# PETUNJUK TUGAS
Sunting berita di bawah tentang perayaan Sejit di Vihara Nimmala: tulis ulang bagian antara "Vihara yang terletak" dan "hingga para lansia.", termasuk kedua ujungnya, dengan mengganti "pagelaran" menjadi "pertunjukan".

# TEKS KAJIAN
----------
Berita  

Bebeng: Cina Benteng Contoh Konkrit Akulturasi Kebudayaan Tionghoa

FOTO: Antusias Masyarakat saat Pertunjukkan Barongsai

SEMARTARA, Kota Tangerang (18/3) – Rentetan kegiatan seni budaya tersajikan pada perayaan Sejit ke-329 Hong Tek Tjeng Sin di Vihara Nimmala Boen San Bio yang bertajuk “Melestarikan Budaya dengan Merajut Keberagaman Agama”.

Vihara yang terletak di Jalan KS Tubun No. 43, Pasar Baru, Kota Tangerang ini mengadakan pagelaran seni budaya serta lomba yang diikuti peserta mulai dari anak-anak usia dini hingga para lansia.

Perayaan tersebut berlangsung sejak Jumat (16/3) sampai Minggu (18/3) dengan kegiatan yang dilombakan seperti lomba mewarnai, gambang kromong, ngibing manula, pemilihan Kode dan Cide Benteng, atraksi liong dan barongsai hingga lomba menghias tumpeng. Kegiatan juga diisi dengan Bazaar kuliner dan pernak-pernik khas tionghoa seperti topeng barongsai mini dan mainan liong berukuran kecil.

Pembina yayasan Vihara Nimmala, Bebeng mengatakan, Cina Benteng merupakan hasil pencampuran orang Tionghoa dengan penduduk asli Indonesia di Tangerang.
----------
# DATA TERCATAT

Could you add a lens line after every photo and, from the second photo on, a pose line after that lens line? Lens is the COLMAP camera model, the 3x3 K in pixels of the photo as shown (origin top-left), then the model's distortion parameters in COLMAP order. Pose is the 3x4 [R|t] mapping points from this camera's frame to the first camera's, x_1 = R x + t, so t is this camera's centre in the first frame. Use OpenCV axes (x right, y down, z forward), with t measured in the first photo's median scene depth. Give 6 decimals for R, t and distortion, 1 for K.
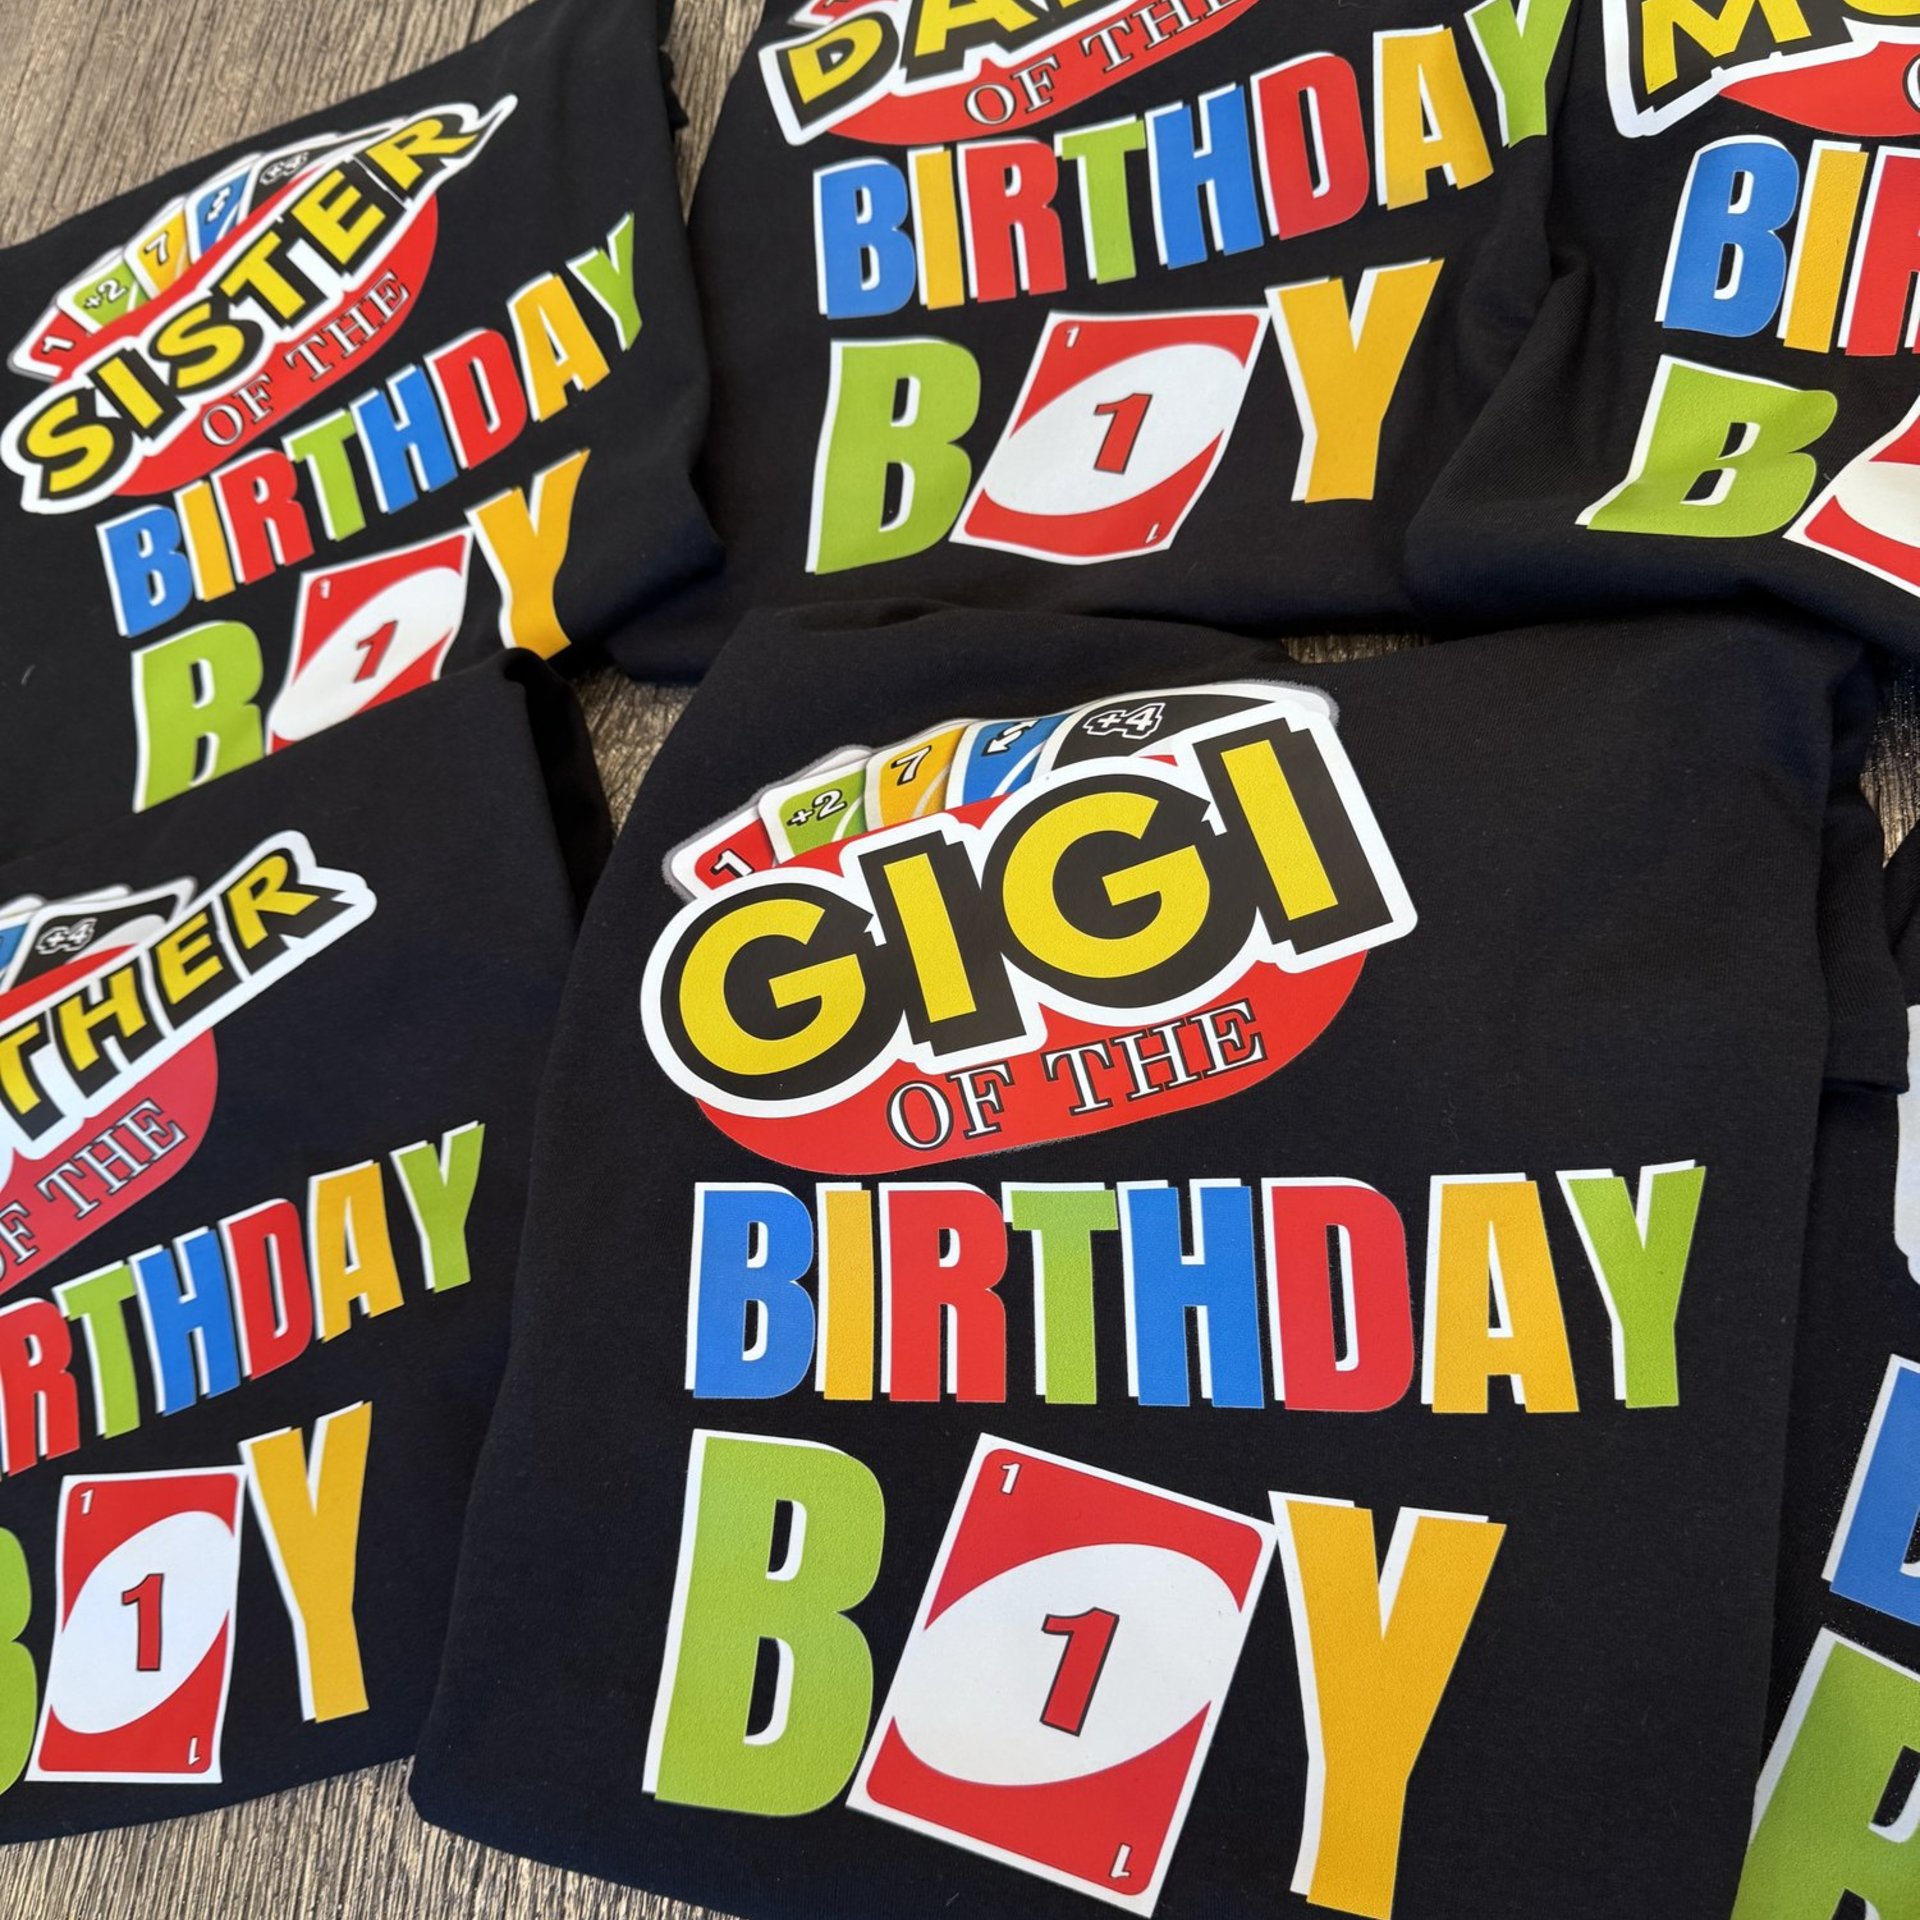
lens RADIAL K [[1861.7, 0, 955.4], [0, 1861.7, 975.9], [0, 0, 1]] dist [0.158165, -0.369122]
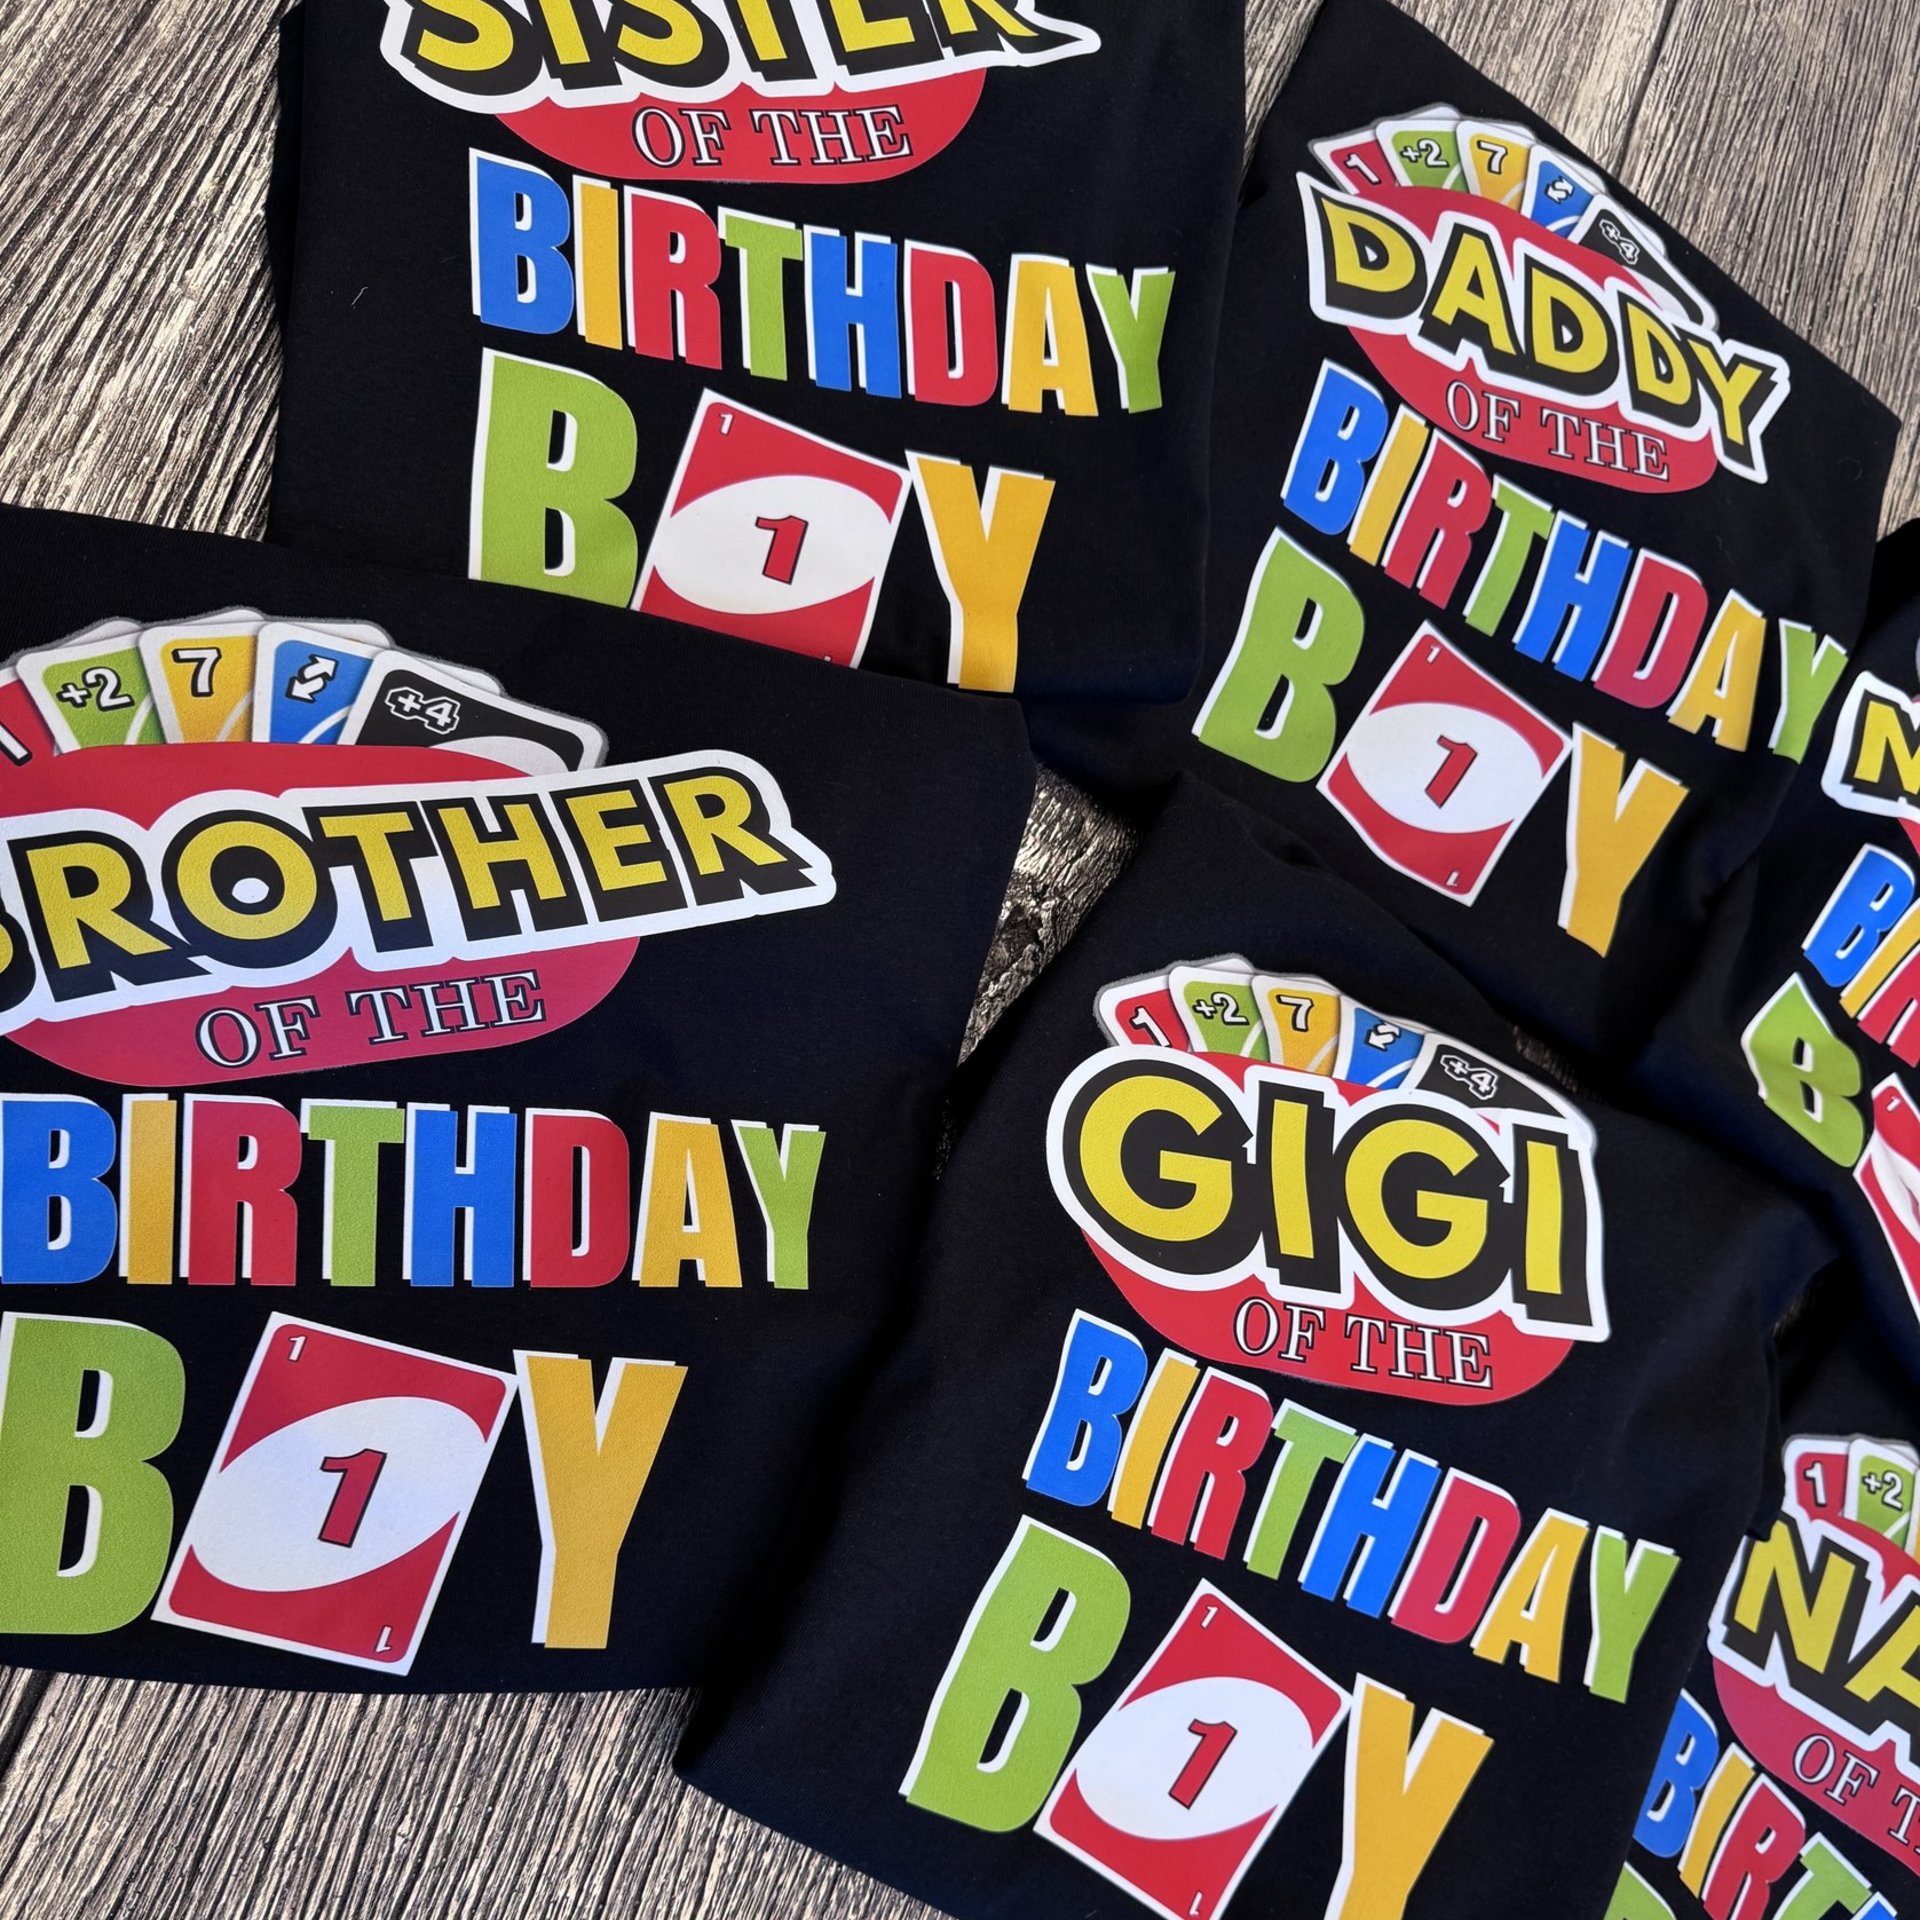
----------
# JAWABAN TUGAS
Vihara yang terletak di Jalan KS Tubun No. 43, Pasar Baru, Kota Tangerang ini mengadakan pertunjukan seni budaya serta lomba yang diikuti peserta mulai dari anak-anak usia dini hingga para lansia.